Thursday, 14 July 2011

Keep it Tense: Action Scenes

Have you ever been frustrated writing a tense action sequence? What should be tense and immediate wanders slowly to an ending like an explosion in slow-motion. The truth is it’s not difficult to make your action scenes stand out, if you keep a few things in mind.

Long action scenes are boring. Action scenes are often packed with information, move and counter-moves that will leave the reader breathless. The longer you drag out the sequence, the more likely your reader is going to lose that sense of immediacy and just move on.

This is not the time for flowery prose. Wax philosophical about the moon some other time, right now all your character knows is he’s in trouble and he needs to act now.

For me, the discovery of the concept of the MRU improved my action scenes significantly. The idea of the MRU is that you break up the action of your story into two-beat units of motivation followed by reaction. This is a deep point of view trick that is even more important for action scenes. The basics are simple: Something happens, and the character responds.
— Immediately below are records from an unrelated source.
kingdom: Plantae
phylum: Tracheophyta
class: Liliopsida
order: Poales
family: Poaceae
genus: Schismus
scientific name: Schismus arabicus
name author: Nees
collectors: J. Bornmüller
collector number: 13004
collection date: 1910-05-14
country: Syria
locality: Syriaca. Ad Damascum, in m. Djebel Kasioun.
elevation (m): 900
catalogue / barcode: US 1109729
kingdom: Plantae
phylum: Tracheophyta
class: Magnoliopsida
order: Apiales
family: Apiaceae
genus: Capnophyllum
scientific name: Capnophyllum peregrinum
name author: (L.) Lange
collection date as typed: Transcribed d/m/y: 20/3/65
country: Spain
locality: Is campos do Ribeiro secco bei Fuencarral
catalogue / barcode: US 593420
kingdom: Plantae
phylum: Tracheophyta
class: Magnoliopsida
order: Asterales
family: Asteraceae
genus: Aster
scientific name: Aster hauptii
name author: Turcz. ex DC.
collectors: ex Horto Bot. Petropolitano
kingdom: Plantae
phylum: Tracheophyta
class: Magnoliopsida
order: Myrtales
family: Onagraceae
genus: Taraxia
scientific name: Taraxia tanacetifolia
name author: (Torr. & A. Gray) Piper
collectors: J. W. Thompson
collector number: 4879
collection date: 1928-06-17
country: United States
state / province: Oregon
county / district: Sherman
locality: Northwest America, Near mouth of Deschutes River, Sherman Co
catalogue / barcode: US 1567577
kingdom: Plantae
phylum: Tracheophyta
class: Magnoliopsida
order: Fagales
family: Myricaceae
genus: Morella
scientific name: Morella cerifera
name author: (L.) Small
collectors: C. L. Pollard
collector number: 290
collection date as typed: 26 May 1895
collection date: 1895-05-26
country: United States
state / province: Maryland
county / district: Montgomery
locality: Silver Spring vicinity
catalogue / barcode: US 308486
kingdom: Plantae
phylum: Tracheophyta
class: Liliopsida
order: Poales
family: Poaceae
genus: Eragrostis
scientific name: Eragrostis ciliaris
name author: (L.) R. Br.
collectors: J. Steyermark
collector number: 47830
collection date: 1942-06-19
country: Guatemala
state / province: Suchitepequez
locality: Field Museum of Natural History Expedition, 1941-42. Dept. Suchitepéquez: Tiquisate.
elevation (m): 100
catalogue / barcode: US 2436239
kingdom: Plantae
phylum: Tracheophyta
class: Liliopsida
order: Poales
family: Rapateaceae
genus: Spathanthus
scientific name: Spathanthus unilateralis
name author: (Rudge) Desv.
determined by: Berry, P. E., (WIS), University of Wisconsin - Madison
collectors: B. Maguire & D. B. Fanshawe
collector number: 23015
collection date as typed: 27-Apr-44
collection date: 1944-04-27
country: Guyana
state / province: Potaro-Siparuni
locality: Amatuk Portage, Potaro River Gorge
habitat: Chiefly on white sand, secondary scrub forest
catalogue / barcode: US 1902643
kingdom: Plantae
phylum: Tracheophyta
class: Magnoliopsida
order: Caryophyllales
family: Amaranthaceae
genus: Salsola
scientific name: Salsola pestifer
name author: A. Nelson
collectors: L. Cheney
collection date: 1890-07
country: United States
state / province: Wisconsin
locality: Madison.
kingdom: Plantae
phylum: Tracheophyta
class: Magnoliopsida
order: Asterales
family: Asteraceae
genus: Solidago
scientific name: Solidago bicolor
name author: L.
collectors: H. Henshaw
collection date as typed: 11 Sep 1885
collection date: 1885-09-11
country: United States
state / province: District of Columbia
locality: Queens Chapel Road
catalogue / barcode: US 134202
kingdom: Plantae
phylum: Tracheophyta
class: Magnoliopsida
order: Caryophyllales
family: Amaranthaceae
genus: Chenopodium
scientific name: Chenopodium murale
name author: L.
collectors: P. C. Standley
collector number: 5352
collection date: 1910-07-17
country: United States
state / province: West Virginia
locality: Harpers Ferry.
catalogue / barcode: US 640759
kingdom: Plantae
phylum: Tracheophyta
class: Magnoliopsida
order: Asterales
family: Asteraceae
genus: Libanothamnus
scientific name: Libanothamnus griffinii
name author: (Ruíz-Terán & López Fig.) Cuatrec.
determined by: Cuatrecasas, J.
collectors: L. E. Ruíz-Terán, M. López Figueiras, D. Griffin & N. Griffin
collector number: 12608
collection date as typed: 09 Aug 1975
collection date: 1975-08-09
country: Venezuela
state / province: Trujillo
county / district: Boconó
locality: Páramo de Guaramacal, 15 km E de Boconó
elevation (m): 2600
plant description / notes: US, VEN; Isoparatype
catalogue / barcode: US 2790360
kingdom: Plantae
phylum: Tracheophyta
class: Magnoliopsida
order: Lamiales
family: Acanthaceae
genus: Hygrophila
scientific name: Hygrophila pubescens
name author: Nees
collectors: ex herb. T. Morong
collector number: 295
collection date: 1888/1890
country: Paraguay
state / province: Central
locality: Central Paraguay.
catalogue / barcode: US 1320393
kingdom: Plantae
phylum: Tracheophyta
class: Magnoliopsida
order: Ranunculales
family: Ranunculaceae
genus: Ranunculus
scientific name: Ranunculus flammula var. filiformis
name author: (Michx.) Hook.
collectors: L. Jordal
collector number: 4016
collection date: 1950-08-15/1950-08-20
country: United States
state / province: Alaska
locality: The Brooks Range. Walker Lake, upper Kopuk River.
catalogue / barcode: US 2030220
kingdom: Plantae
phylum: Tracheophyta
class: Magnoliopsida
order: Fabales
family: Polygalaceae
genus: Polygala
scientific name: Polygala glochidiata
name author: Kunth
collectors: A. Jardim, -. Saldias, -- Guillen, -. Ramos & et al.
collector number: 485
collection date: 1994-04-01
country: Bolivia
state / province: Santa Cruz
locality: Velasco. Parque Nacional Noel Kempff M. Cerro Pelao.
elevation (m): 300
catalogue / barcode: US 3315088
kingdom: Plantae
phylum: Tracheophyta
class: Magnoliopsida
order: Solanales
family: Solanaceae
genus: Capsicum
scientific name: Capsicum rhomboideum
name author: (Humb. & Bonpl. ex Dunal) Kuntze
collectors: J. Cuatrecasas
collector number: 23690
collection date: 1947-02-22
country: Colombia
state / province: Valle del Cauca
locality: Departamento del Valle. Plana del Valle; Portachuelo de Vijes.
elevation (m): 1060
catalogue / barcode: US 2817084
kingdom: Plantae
Keep the danger immediate and real. Don’t bother with the motivations of the scene’s antagonists, just describe their actions so that the reader knows the threat presented to the protagonist.

In fight scenes, the reaction will be active. Movements and immediate decisions make for realistic responses. Thoughts should be short, feelings should be displayed through their action, and dialogue needs to be even more crisp than normal.

Tie all of these together and you’ve got a fight scene that should be well liked by your reader. Just don’t go overboard, too much of a good thing can spoil.